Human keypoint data
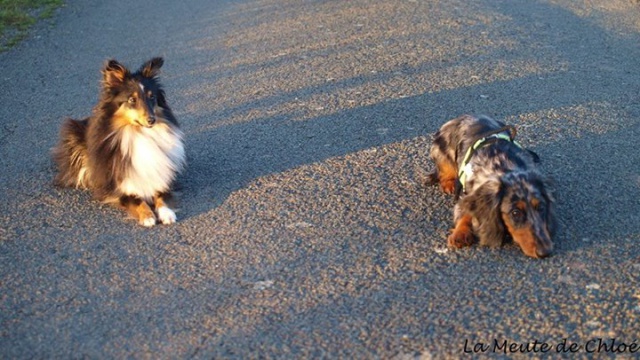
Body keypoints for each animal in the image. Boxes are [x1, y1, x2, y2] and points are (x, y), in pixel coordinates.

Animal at [52, 57, 185, 226]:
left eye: (152, 97)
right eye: (132, 99)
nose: (151, 120)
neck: (139, 132)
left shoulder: (161, 175)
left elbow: (161, 194)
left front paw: (167, 213)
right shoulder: (117, 186)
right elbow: (135, 199)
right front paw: (148, 216)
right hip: (74, 134)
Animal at [430, 114, 556, 258]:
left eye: (541, 207)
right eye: (515, 212)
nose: (545, 252)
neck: (503, 165)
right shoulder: (465, 195)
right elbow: (463, 212)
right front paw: (460, 233)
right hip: (442, 153)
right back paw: (449, 183)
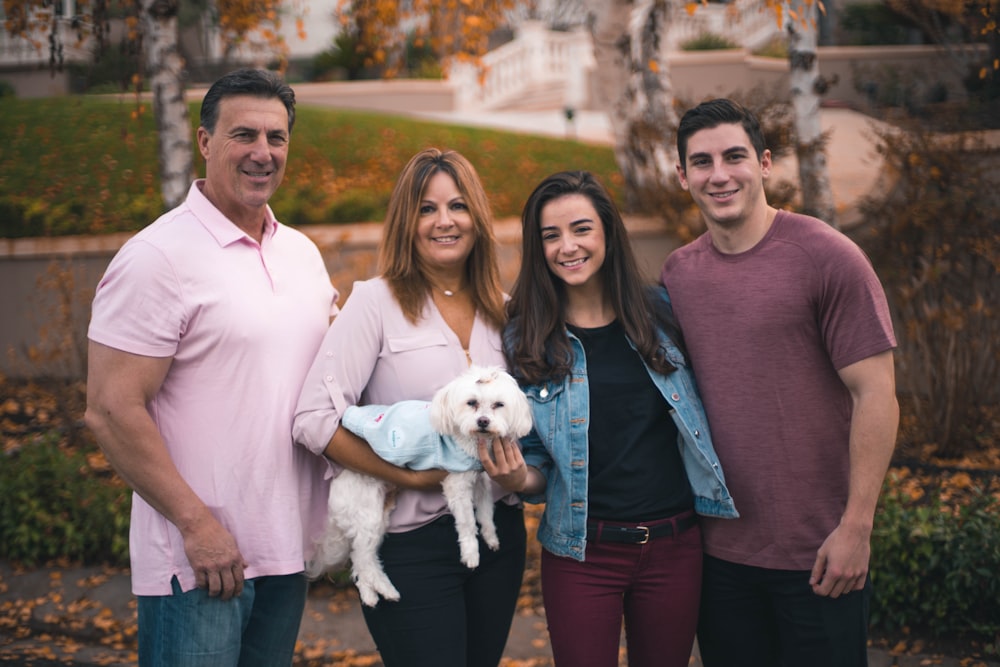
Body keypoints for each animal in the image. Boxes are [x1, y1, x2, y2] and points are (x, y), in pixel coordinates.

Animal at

About this exercise:
Look over the records above, and wherever a line contains the string "right", copy that line.

Result:
right eye: (132, 99)
right shoulder: (117, 186)
right elbow: (135, 199)
right front paw: (148, 216)
right hip: (74, 134)
right eye: (515, 212)
right shoulder: (465, 195)
right elbow: (463, 212)
right front paw: (460, 233)
right hip: (442, 153)
right back paw: (449, 183)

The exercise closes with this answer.